_AIM OF THE EXERCISE_:
Your answer must be an exact copy of the lines below, from the first through the one with "prolungati, ritirare al singolo operatore il", with no pictures.

(Stored records)
━━━
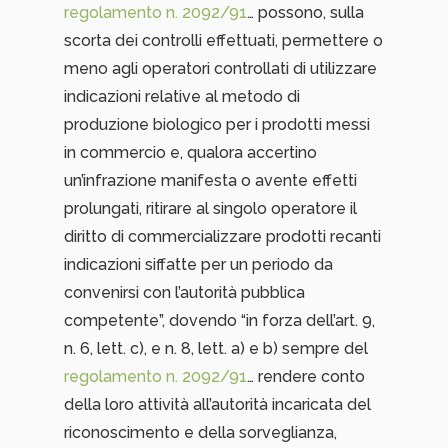
regolamento n. 2092/91
… possono, sulla
scorta dei controlli effettuati, permettere o
meno agli operatori controllati di utilizzare
indicazioni relative al metodo di
produzione biologico per i prodotti messi
in commercio e, qualora accertino
un’infrazione manifesta o avente effetti
prolungati, ritirare al singolo operatore il
diritto di commercializzare prodotti recanti
indicazioni siffatte per un periodo da
convenirsi con l’autorità pubblica
competente”, dovendo “in forza dell’art. 9,
n. 6, lett. c), e n. 8, lett. a) e b) sempre del
regolamento n. 2092/91
… rendere conto
della loro attività all’autorità incaricata del
riconoscimento e della sorveglianza,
━━━
_RESPONSE AREA_:
regolamento n. 2092/91
… possono, sulla
scorta dei controlli effettuati, permettere o
meno agli operatori controllati di utilizzare
indicazioni relative al metodo di
produzione biologico per i prodotti messi
in commercio e, qualora accertino
un’infrazione manifesta o avente effetti
prolungati, ritirare al singolo operatore il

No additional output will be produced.